Dossier

À Cappelle-en-Pévèle, la filière semencière prépare l’agriculture de demain

Réunis au sein de l’entreprise Florimond Desprez à Cappelle-en-Pévèle, les acteurs de la filière semencière ont mis en lumière le rôle du progrès génétique face aux défis climatiques et agroécologiques.

(g. à dr).Thomas Blervaque, directeur de Semences Lemaire-Deffontaines ; Thomas Bourgeois, président FNAMS ; Charlotte Demay, Agro Transfer ; Mathilde Lheureux, ingénieure chez Arvalis. © Aletheia Press / L. Péron Vranesic

(g. à dr).Thomas Blervaque, directeur de Semences Lemaire-Deffontaines ; Thomas Bourgeois, président FNAMS ; Charlotte Demay, Agro Transfer ; Mathilde Lheureux, ingénieure chez Arvalis. © Aletheia Press / L. Péron Vranesic

Ce 12 juin à Cappelle-en-Pévèle, Semae l'interprofession des semences et plants, a organisé une journée dédiée à l'innovation. Parmi les rendez-vous du jour, une table ronde a souligné combien la création variétale est devenue un enjeu stratégique. Longtemps, le progrès génétique s’est surtout traduit par des gains de rendement. Les sélectionneurs travaillaient à partir de croisements et d’observations au champ pour identifier les plantes les plus performantes.

Mais en quarante ans, les priorités ont profondément évolué. Hausse des températures, multiplication des épisodes climatiques extrêmes, apparition de ravageurs et réduction des solutions phytosanitaires obligent désormais les obtenteurs à revoir leurs objectifs. «On est passé d'une logique de performance à une logique de résilience», rappelle Thomas Blervaque, directeur général de Semences Lemaire-Deffontaines, basée à Auchy-lez-Orchies.

Du champ au génome

Les méthodes de sélection ont, elles aussi, connu une révolution. Aux essais traditionnels au champ se sont ajoutés les marqueurs moléculaires puis la sélection génomique. Ces outils identifient directement, au niveau de l’ADN, les caractères recherchés et accélèrent les programmes de création variétale. Les essais en conditions réelles restent toutefois indispensables pour mesurer le comportement des variétés face aux maladies, aux ravageurs et aux aléas climatiques.

Le changement climatique est désormais le principal moteur des travaux de recherche, avec une hausse moyenne des températures de 2,7 °C attendue à l’horizon 2050 et une augmentation des événements extrêmes.
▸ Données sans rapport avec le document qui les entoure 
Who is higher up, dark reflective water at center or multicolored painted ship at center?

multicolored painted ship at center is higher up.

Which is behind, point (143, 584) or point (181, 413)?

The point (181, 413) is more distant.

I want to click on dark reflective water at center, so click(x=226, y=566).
Face à ces évolutions, les sélectionneurs concentrent leurs efforts sur la résistance aux stress biotiques et abiotiques : sécheresse, chaleur, maladies ou ravageurs. L’exemple des variétés résistantes à la jaunisse nanisante de l’orge illustre cette approche, après l’interdiction des néonicotinoïdes. La plante est désormais elle-même résistante, limitant l’impact des pucerons vecteurs du virus. Les recherches portent aussi sur la précocité variétale, l’efficience des intrants, la qualité des protéines ou encore les mélanges variétaux.
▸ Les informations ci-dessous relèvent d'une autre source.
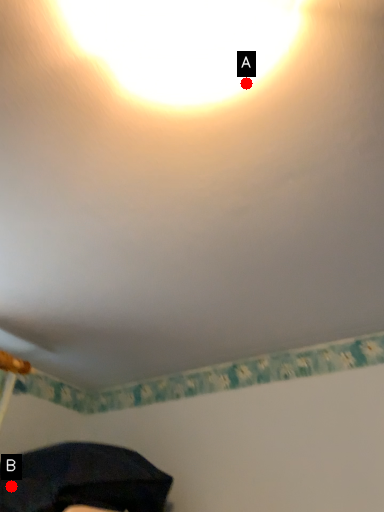
Question: Two points are circled on the image, labeled by A and B beside each circle. Which point is closer to the camera?

Choices:
 (A) A is closer
 (B) B is closer

Answer: (A)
Un enjeu économique pour la filière

Au-delà des enjeux agronomiques, la sélection variétale constitue un levier de compétitivité pour l’agriculture française. Premier producteur et exportateur européen de semences de grandes cultures, la France consacre près de 13 % du chiffre d’affaires du secteur à la recherche et s’appuie sur environ 370 000 hectares de multiplication.
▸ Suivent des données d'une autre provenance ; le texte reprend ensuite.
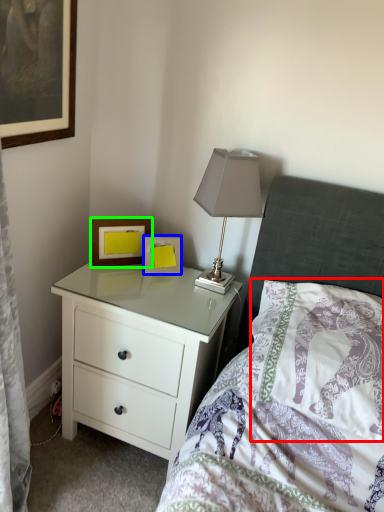
Question: Which is farther away from pillow (highlighted by a red box)? picture frame (highlighted by a blue box) or picture frame (highlighted by a green box)?

Choices:
 (A) picture frame
 (B) picture frame

Answer: (B)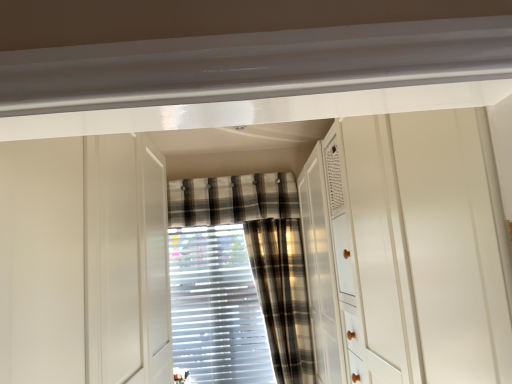
Question: Is white glossy dresser at center thinner than plaid fabric curtain at center, the third curtain from the back?

Choices:
 (A) no
 (B) yes

Answer: (A)

Question: From a real-world perspective, is white glossy dresser at center positioned over plaid fabric curtain at center, the third curtain from the back, based on gravity?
Les intervenants ont également souligné que les leviers de progrès sont nombreux. «La génétique seule ne peut pas tout faire, car la nature va plus vite», a conclu Charlotte Demay, cheffe de programme Agro Transfert, basée à Estrées-Mons. Un constat qui renvoie également au rôle de l’agronomie, des pratiques culturales et de l’accompagnement des agriculteurs dans cette transition.